Any insulation that can absorb moisture will absorb moisture from exposure to water from failed covering…
condensation buildup on adjacent surfaces or by coming into balance with prevailing relative humidity. Regardless of the means, when insulation moisture content reaches any level, performance drops. Until the insulation temperature reaches approximately 314F, moisture cannot be driven out. In essence, at temperatures above 212F up to 314F the net result is boiling water against the insulated surface. That’s one of the basic causes of corrosion under insulation. A combination of primer or surface protection systems and thin insulation coating eliminates CUI by keeping moisture off and away from metal surfaces.
Preventing contact with moisture is the best way to prevent corrosion. Using insulation that can’t absorb moisture is another.
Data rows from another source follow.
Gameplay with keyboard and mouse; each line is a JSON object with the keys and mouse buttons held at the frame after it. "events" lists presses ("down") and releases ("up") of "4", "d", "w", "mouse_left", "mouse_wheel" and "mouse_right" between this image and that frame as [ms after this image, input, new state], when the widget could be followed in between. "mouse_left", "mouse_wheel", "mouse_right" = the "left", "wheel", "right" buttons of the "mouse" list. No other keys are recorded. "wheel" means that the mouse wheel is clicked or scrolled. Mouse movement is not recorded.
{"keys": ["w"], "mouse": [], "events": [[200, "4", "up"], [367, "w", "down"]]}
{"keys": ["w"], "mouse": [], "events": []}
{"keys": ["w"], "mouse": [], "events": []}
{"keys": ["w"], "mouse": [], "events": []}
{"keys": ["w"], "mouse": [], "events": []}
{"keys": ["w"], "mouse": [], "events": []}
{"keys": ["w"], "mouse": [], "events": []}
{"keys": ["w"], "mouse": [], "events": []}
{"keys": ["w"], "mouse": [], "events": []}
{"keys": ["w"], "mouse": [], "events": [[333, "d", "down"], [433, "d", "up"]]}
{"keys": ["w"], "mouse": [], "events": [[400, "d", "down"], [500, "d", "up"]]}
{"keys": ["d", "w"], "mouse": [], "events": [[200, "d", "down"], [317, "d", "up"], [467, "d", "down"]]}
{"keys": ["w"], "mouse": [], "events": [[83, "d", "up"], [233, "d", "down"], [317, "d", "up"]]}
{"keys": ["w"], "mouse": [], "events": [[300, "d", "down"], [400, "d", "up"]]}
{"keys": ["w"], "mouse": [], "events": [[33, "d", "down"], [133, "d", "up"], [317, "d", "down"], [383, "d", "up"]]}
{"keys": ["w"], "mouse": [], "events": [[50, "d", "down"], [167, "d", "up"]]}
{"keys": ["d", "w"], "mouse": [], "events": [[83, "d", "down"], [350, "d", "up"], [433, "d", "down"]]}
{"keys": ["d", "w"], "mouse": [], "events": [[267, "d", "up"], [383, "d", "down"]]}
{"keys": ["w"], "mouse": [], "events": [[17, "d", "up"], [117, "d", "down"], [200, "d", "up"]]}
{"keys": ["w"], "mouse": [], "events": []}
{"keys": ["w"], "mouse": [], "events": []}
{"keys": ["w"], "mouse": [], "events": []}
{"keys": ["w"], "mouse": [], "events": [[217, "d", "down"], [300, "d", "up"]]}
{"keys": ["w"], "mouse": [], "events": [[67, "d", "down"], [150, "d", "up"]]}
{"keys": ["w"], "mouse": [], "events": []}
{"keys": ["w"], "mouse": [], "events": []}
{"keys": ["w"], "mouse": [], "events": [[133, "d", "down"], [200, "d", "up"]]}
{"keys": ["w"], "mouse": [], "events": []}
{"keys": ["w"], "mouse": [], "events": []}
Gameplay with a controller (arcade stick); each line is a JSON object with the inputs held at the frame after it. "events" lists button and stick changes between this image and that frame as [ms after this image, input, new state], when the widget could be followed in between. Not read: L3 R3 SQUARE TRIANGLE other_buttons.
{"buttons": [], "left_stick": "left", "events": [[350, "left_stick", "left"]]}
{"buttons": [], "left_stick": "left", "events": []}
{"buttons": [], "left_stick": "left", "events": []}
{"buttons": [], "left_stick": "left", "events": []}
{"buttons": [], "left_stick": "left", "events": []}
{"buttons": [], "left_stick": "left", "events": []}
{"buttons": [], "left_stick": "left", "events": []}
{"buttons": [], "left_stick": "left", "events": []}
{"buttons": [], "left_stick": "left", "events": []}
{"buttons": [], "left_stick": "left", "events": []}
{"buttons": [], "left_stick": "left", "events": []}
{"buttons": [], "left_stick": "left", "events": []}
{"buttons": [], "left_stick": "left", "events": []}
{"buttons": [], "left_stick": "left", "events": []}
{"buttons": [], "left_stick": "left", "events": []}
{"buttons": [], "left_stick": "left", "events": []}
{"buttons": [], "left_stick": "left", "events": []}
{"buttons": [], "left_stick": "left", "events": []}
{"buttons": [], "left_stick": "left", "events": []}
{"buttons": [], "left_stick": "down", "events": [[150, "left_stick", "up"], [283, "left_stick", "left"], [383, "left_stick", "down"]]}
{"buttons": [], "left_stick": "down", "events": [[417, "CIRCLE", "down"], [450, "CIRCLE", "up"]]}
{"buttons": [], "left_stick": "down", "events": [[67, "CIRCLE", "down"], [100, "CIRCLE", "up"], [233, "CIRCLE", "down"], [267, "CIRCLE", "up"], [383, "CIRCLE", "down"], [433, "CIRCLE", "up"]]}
Unfortunately, fiberglass, rock wool, calcium silicate and other traditional insulations all absorb moisture and promote corrosion. By covering surfaces, they also prevent visual inspection of surfaces. Insulation coating protects surfaces from corrosion while providing insulation value.
Water vapor coming into contact with colder surfaces changes from a gas to liquid state. The net result may be direct contact with insulation materials and water absorption leading to reduced thermal performance and eventual primer failure and corrosion. Other issues are basic coating failure and surface corrosion, contamination from dripping on food processing lines and equipment, slipping hazards on walkways, etc. Insulation coating forms an impermeable barrier on surfaces, preventing moisture formation and contact while insulating from heat or cold.